David Parker – Merrill Lynch
Then just final question is you’ve had a relationship with MasterCard for some time, you’ve made it an official statement this week or a press release this week. Can you just provide some of the background behind that relationship and what you’re doing for their debit platform?
Philip G. Heasley
Let me answer that one. MasterCard is another very good example of the 18 month pig in the pipeline.
We entered in to a deal just about 18 months ago with MasterCard and MasterCard put a release out I don’t know how many weeks ago and we put a release out this week that both of these release were signaling the completion of that endeavor between the two of us. This is something new we’re doing for MasterCard, we’ve actually been supporting MasterCard on the debit switching side I think for 12 or 14 year so we’ve actually had a fairly long relationship with the.
What this is doing is we’re signaling just as they signaled a couple of weeks ago that we’re at the completion phase of that project. I don’t know if Richard or Mark want to say anything more about that.

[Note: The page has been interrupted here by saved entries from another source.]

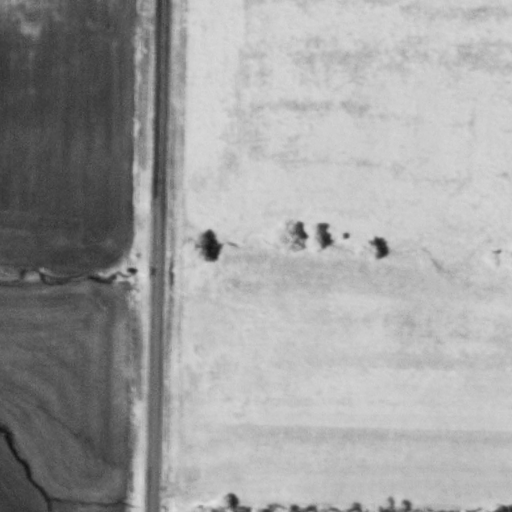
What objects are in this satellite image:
road: (160, 256)
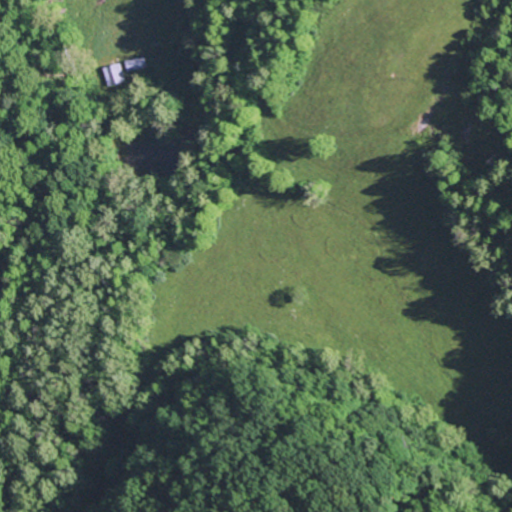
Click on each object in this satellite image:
building: (112, 74)
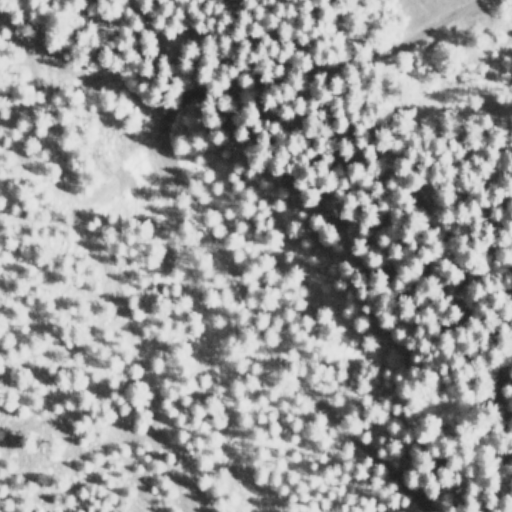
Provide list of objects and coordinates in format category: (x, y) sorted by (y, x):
road: (183, 177)
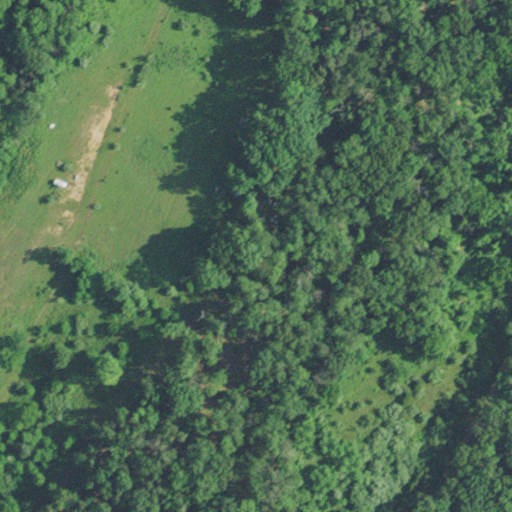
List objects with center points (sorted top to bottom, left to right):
road: (89, 205)
road: (464, 432)
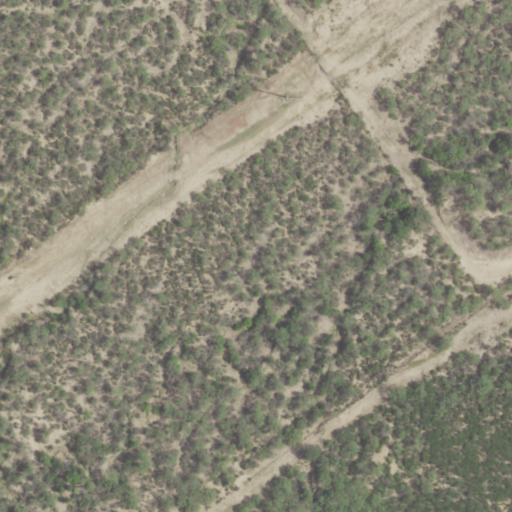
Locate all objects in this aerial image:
power tower: (286, 97)
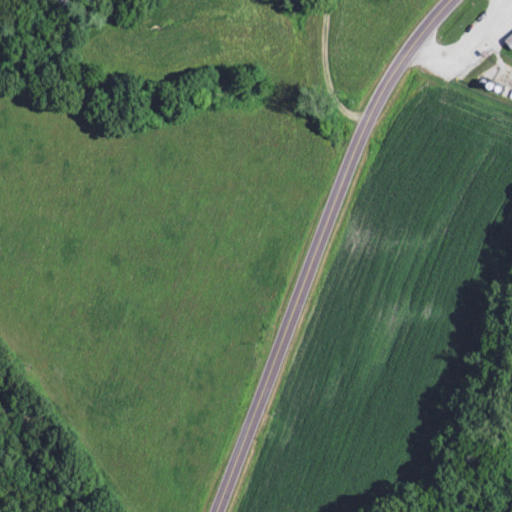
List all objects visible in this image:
building: (508, 42)
road: (327, 70)
road: (320, 246)
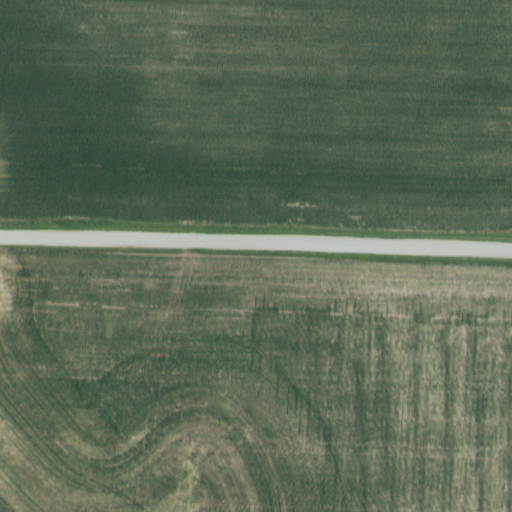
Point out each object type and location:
road: (255, 243)
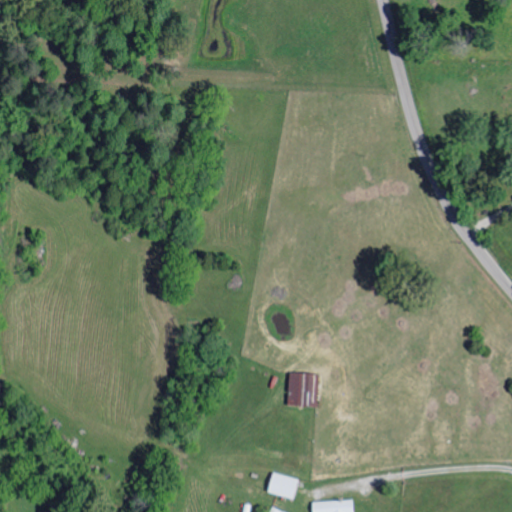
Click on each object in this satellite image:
road: (426, 154)
road: (489, 220)
building: (306, 390)
road: (414, 476)
building: (286, 485)
building: (336, 506)
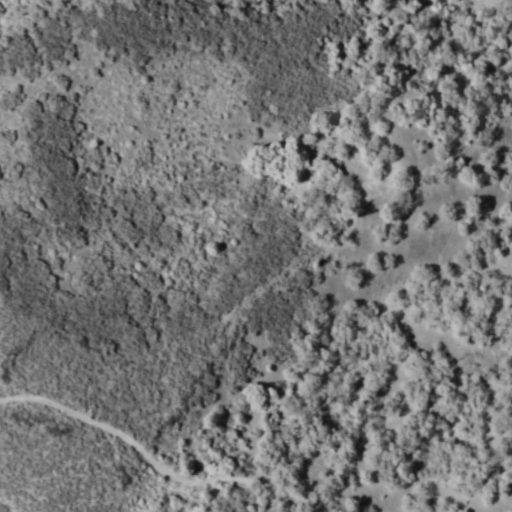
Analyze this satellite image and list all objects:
road: (153, 467)
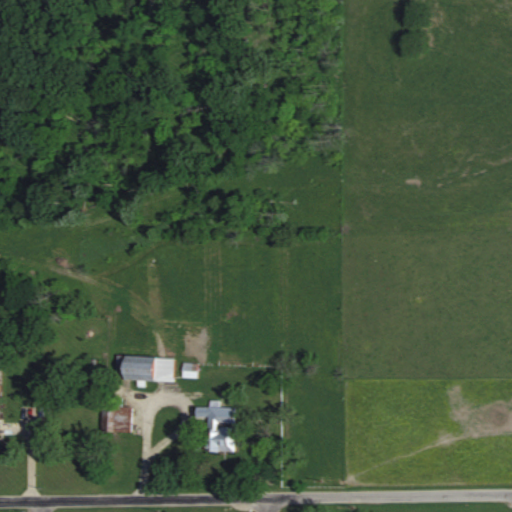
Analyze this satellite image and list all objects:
building: (148, 367)
building: (192, 369)
building: (0, 401)
building: (222, 425)
road: (256, 494)
road: (268, 503)
road: (43, 505)
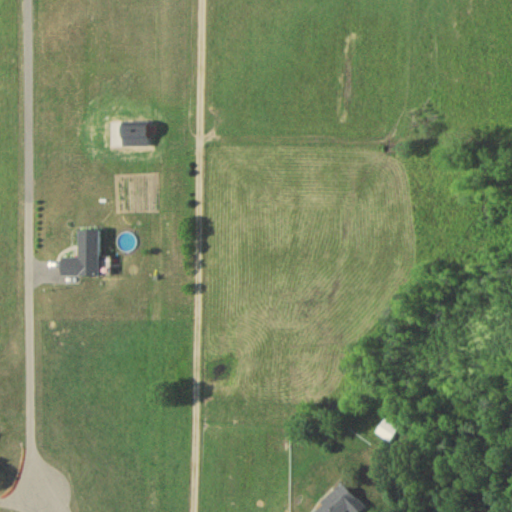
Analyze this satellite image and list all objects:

But, MasterCard is, as is Visa, MasterCard is a major customer of ours.
Mark R. Vipond
Just a couple comments here to clarify that is they’re a license customer so the relationship is as a normal customer, typical customer it does involve BASE24-eps so it’s been a long project like a lot of these big ones and it’s coming to its fruition finally.
Operator
Your next question comes from the line of Nikolai Fisken – Stephens, Inc.
Nikolai Fisken – Stephens, Inc.
One quick follow up, if I look at the December quarter slides you guys pointed to $15 to $20 million delay due to Faster Pay and a Middle East switch, can you give us an update on that?
Philip G. Heasley
Yes, we said that it was delayed to second quarter this year.
Nikolai Fisken – Stephens, Inc.
You said delayed to first half 08, so it’s second quarter?
Philip G. Heasley
Second quarter, we’re not being cute there, we’re trigging off of Great Britain’s timeline which I think is May 20, I don’t know the exact date.
Richard N. Launder
It’s a similar situation in the Middle East. We are dependent on the actual central body going live.
Nikolai Fisken – Stephens, Inc.
The point is that was not recognized in Q1?
Philip G. Heasley
No, it was not.
Operator
At this time there are no further questions. Are there any closing remarks?
Tamar Gerber
No operator, I think that’s it.
Philip G. Heasley
We thank everyone for being on board. Whereas we said Faster Pay was not in the quarter we’ll also tell you the Saudi switch was not in the quarter either and that’s what Richard was alluding to in terms of Atlas, another one of these large multi banks, I think there’s 10 or 13 banks involved in that project.
Operator
This concludes today’s ACI Worldwide financial results Q1 2008 conference call. You may now disconnect.